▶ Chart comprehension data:
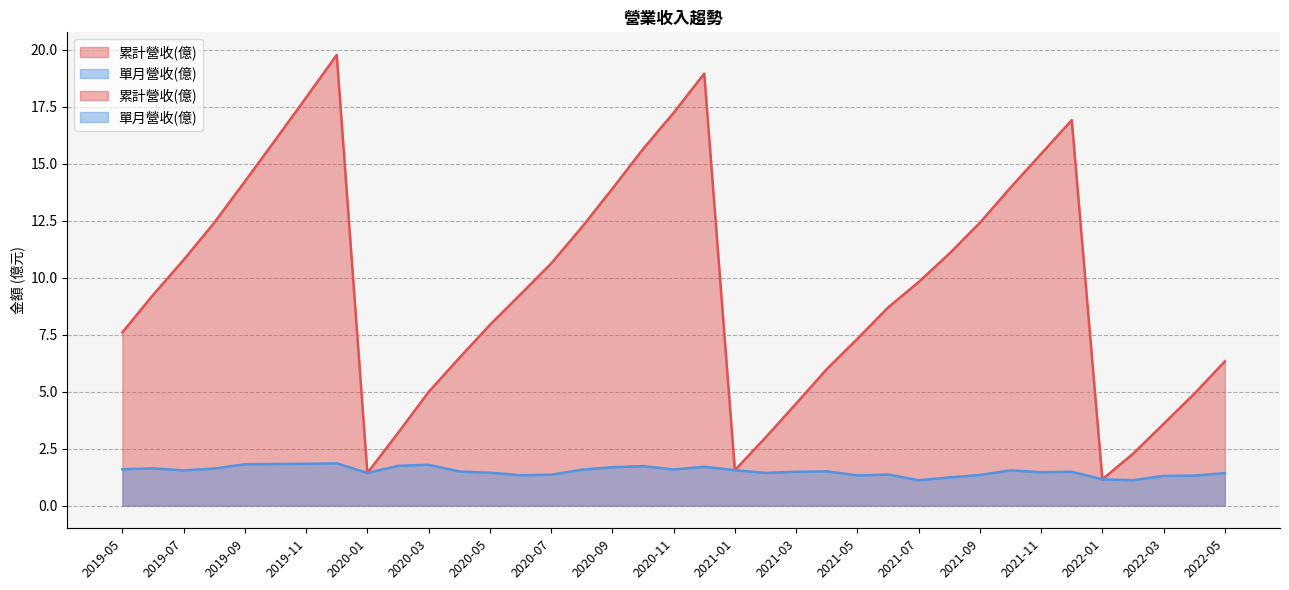

What are all the series names shown in the legend?

累計營收(億), 單月營收(億)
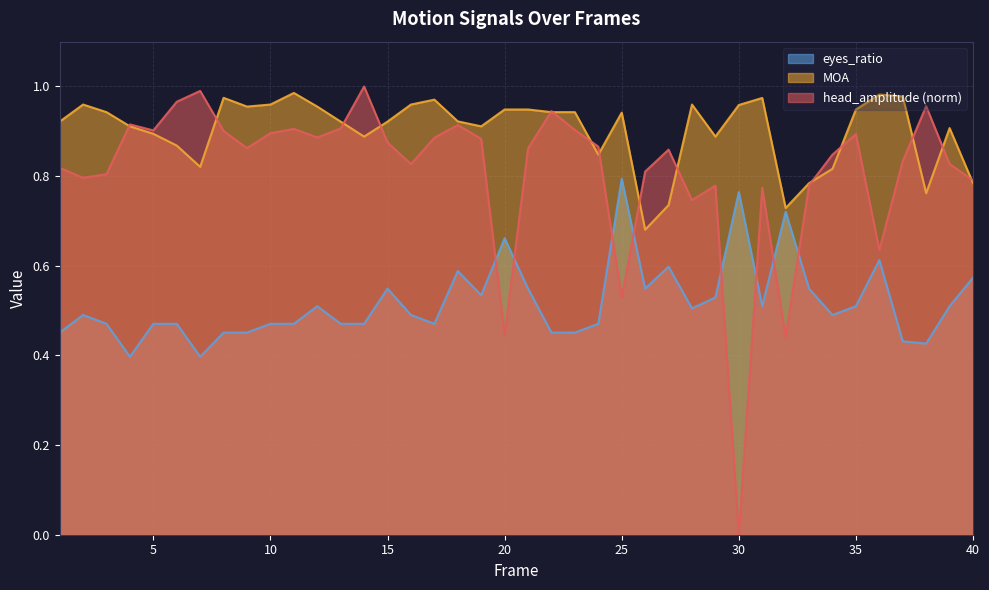

Reading left to right, transcribe all the data shown in this chart.

head_amplitude: 1=0.8	2=0.8	3=0.8	4=0.9	5=0.9	6=1.0	7=1.0	8=0.9	9=0.9	10=0.9	11=0.9	12=0.9	13=0.9	14=1.0	15=0.9	16=0.8	17=0.9	18=0.9	19=0.9	20=0.4	21=0.9	22=0.9	23=0.9	24=0.9	25=0.5	26=0.8	27=0.9	28=0.7	29=0.8	30=0.0	31=0.8	32=0.4	33=0.8	34=0.8	35=0.9	36=0.6	37=0.8	38=1.0	39=0.8	40=0.8
MOA: 1=0.9	2=1.0	3=0.9	4=0.9	5=0.9	6=0.9	7=0.8	8=1.0	9=1.0	10=1.0	11=1.0	12=1.0	13=0.9	14=0.9	15=0.9	16=1.0	17=1.0	18=0.9	19=0.9	20=0.9	21=0.9	22=0.9	23=0.9	24=0.8	25=0.9	26=0.7	27=0.7	28=1.0	29=0.9	30=1.0	31=1.0	32=0.7	33=0.8	34=0.8	35=0.9	36=1.0	37=1.0	38=0.8	39=0.9	40=0.8
eyes_ratio: 1=0.5	2=0.5	3=0.5	4=0.4	5=0.5	6=0.5	7=0.4	8=0.5	9=0.5	10=0.5	11=0.5	12=0.5	13=0.5	14=0.5	15=0.5	16=0.5	17=0.5	18=0.6	19=0.5	20=0.7	21=0.5	22=0.5	23=0.5	24=0.5	25=0.8	26=0.5	27=0.6	28=0.5	29=0.5	30=0.8	31=0.5	32=0.7	33=0.5	34=0.5	35=0.5	36=0.6	37=0.4	38=0.4	39=0.5	40=0.6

▶ Requirement: Rewrite every line of the records above as a numbered list, skipping blank lines and leaving out the pictures.

▶ Answer space:
1. What are all the series names shown in the legend?
2. 累計營收(億), 單月營收(億)
3. Reading left to right, transcribe all the data shown in this chart.
4. head_amplitude: 1=0.8	2=0.8	3=0.8	4=0.9	5=0.9	6=1.0	7=1.0	8=0.9	9=0.9	10=0.9	11=0.9	12=0.9	13=0.9	14=1.0	15=0.9	16=0.8	17=0.9	18=0.9	19=0.9	20=0.4	21=0.9	22=0.9	23=0.9	24=0.9	25=0.5	26=0.8	27=0.9	28=0.7	29=0.8	30=0.0	31=0.8	32=0.4	33=0.8	34=0.8	35=0.9	36=0.6	37=0.8	38=1.0	39=0.8	40=0.8
5. MOA: 1=0.9	2=1.0	3=0.9	4=0.9	5=0.9	6=0.9	7=0.8	8=1.0	9=1.0	10=1.0	11=1.0	12=1.0	13=0.9	14=0.9	15=0.9	16=1.0	17=1.0	18=0.9	19=0.9	20=0.9	21=0.9	22=0.9	23=0.9	24=0.8	25=0.9	26=0.7	27=0.7	28=1.0	29=0.9	30=1.0	31=1.0	32=0.7	33=0.8	34=0.8	35=0.9	36=1.0	37=1.0	38=0.8	39=0.9	40=0.8
6. eyes_ratio: 1=0.5	2=0.5	3=0.5	4=0.4	5=0.5	6=0.5	7=0.4	8=0.5	9=0.5	10=0.5	11=0.5	12=0.5	13=0.5	14=0.5	15=0.5	16=0.5	17=0.5	18=0.6	19=0.5	20=0.7	21=0.5	22=0.5	23=0.5	24=0.5	25=0.8	26=0.5	27=0.6	28=0.5	29=0.5	30=0.8	31=0.5	32=0.7	33=0.5	34=0.5	35=0.5	36=0.6	37=0.4	38=0.4	39=0.5	40=0.6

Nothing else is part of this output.